EXTRACT:
St.
Teresa of Avila
Teresa Sanchez
Cepeda Davila y Ahumada, born at Avila, Old Castile, 28 March, 1515;
died at Alba de Tormes, 4 Oct., 1582. The third child of Don Alonso
Sanchez de Cepeda by his second wife, Doña Beatriz Davila
y Ahumada, who died when the saint was in her fourteenth year, Teresa
was brought up by her saintly father, a lover of serious books,
and a tender and pious mother. After her death and the marriage
of her eldest sister, Teresa was sent for her education to the Augustinian
nuns at Avila, but owing to illness she left at the end of eighteen
months, and for some years remained with her father and occasionally
with other relatives, notably an uncle who made her acquainted with
the Letters of St. Jerome, which determined her to adopt the religious
life, not so much through any attraction towards it, as through
a desire of choosing the safest course. Unable to obtain her father's
consent she left his house unknown to him on Nov., 1535, to enter
the Carmelite Convent of the Incarnation at Avila, which then counted
140 nuns. The wrench from her family caused her a pain which she
ever afterwards compared to that of death. However, her father at
once yielded and Teresa took the habit.
After
her profession in the following year she became very seriously ill,
and underwent a prolonged cure and such unskillful medical treatment
that she was reduced to a most pitiful state, and even after partial
recovery through the intercession of St. Joseph, her health remained
permanently impaired. During these years of suffering she began the
practice of mental prayer, but fearing that her conversations with
some world-minded relatives, frequent visitors at the convent, rendered
her unworthy of the graces God bestowed on her in prayer, discontinued
it, until she came under the influence, first of the Dominicans, and
afterwards of the Jesuits. Meanwhile God had begun to visit her with
"intellectual visions and locutions", that is manifestations
in which the exterior senses were in no way affected, the things seen
and the words heard being directly impressed upon her mind, and giving
her wonderful strength in trials, reprimanding her for unfaithfulness,
and consoling her in trouble. Unable to reconcile such graces with
her shortcomings, which her delicate conscience represented as grievous
faults, she had recourse not only to the most spiritual confessors
she could find, but also to some saintly laymen, who, never suspecting
that the account she gave them of her sins was greatly exaggerated,
believed these manifestations to be the work of the evil spirit. The
more she endeavored to resist them the more powerfully did God work
in her soul. The whole city of Avila was troubled by the reports of
the visions of this nun. It was reserved to St. Francis Borgia and
St. Peter of Alcantara, and afterwards to a number of Dominicans (particularly
Pedro Ibañez and Domingo Bañez), Jesuits, and other
religious and secular priests, to discern the work of God and to guide
her on a safe road.

RECORD EXCERPTS:
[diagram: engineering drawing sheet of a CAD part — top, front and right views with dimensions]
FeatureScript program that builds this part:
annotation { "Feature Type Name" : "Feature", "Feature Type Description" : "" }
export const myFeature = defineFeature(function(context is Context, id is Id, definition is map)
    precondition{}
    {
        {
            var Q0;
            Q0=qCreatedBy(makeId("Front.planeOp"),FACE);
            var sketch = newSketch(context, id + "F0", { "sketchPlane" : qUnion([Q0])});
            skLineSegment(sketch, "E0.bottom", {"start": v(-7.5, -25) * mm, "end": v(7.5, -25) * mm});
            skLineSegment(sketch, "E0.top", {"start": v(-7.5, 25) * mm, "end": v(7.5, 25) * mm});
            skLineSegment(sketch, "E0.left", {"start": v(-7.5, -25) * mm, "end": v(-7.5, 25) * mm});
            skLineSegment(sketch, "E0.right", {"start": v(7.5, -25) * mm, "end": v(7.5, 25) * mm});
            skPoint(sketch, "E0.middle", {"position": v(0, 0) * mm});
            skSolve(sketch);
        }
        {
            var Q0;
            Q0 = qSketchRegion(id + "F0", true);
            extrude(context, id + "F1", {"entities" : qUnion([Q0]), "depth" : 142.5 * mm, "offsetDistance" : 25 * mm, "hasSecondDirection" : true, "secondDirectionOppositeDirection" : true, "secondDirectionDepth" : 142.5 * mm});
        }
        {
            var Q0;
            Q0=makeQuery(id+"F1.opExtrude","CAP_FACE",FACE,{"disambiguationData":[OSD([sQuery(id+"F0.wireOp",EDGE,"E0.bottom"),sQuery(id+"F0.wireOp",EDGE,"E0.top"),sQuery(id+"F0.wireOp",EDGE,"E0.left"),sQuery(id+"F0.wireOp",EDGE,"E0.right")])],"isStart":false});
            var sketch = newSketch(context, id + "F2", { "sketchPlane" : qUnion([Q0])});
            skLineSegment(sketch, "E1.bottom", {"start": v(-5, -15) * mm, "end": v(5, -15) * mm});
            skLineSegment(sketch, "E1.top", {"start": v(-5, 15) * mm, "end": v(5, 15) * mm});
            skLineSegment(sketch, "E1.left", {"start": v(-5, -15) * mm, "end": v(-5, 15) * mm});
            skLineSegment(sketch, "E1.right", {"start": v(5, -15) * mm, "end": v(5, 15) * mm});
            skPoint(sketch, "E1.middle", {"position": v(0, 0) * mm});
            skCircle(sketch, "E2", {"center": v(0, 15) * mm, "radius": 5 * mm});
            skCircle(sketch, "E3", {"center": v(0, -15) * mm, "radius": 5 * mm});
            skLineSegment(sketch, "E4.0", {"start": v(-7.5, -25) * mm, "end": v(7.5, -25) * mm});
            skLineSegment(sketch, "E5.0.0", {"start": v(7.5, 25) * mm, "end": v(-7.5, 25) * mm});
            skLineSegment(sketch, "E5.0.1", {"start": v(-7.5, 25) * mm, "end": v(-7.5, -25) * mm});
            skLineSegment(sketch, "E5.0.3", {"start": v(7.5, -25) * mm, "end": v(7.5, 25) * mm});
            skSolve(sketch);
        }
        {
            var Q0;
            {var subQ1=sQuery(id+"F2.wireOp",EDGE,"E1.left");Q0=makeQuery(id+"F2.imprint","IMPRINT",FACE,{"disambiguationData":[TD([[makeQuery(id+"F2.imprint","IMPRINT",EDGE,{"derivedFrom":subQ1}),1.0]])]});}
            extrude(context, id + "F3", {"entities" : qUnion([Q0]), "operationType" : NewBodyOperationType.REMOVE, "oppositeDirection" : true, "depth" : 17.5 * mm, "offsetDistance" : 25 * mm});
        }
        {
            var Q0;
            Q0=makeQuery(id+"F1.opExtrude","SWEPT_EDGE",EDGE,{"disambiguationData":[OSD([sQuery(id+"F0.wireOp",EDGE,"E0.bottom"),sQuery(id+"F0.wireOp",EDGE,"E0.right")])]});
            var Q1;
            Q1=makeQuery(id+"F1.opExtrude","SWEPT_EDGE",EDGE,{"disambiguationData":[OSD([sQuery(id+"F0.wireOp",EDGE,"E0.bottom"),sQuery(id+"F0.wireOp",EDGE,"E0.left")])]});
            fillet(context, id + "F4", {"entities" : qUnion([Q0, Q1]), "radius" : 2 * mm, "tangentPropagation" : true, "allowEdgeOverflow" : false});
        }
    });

QUESTIONS:
- a) According to the passage on St. Teresa of Avila, how many nuns did the Carmelite Convent of the Incarnation at Avila count when she entered it?
- b) Continue the passage on St. Teresa of Avila from where it stops.

RESULTS BY TASK:
- a) 140 nuns.

- b)
The
account of her spiritual life contained in the "Life written
by herself" (completed in 1565, an earlier version being lost),
in the "Relations", and in the "Interior Castle",
forms one of the most remarkable spiritual biographies with which
only the "Confessions of St. Augustine" can bear comparison.
To this period belong also such extraordinary manifestations as the
piercing or transverberation of her heart, the spiritual espousals,
and the mystical marriage. A vision of the place destined for her
in hell in case she should have been unfaithful to grace, determined
her to seek a more perfect life. After many troubles and much opposition
St. Teresa founded the convent of Discalced Carmelite Nuns of the
Primitive Rule of St. Joseph at Avila (24 Aug., 1562), and after six
months obtained permission to take up her residence there. Four years
later she received the visit of the General of the Carmelites, John-Baptist
Rubeo (Rossi), who not only approved of what she had done but granted
leave for the foundation of other convents of friars as well as nuns.
In rapid succession she established her nuns at Medina del Campo (1567),
Malagon and Valladolid (1568), Toledo and Pastrana (1569), Salamanca
(1570), Alba de Tormes (1571), Segovia (1574), Veas and Seville (1575),
and Caravaca (1576). In the "Book of Foundations" she tells
the story of these convents, nearly all of which were established
in spite of violent opposition but with manifest assistance from above.
Everywhere she found souls generous enough to embrace the austerities
of the primitive rule of Carmel. Having made the acquaintance of Antonio
de Heredia, prior of Medina, and St. John of the Cross (q.v.), she
established her reform among the friars (28 Nov., 1568), the first
convents being those of Duruelo (1568), Pastrana (1569), Mancera,
and Alcalá de Henares (1570).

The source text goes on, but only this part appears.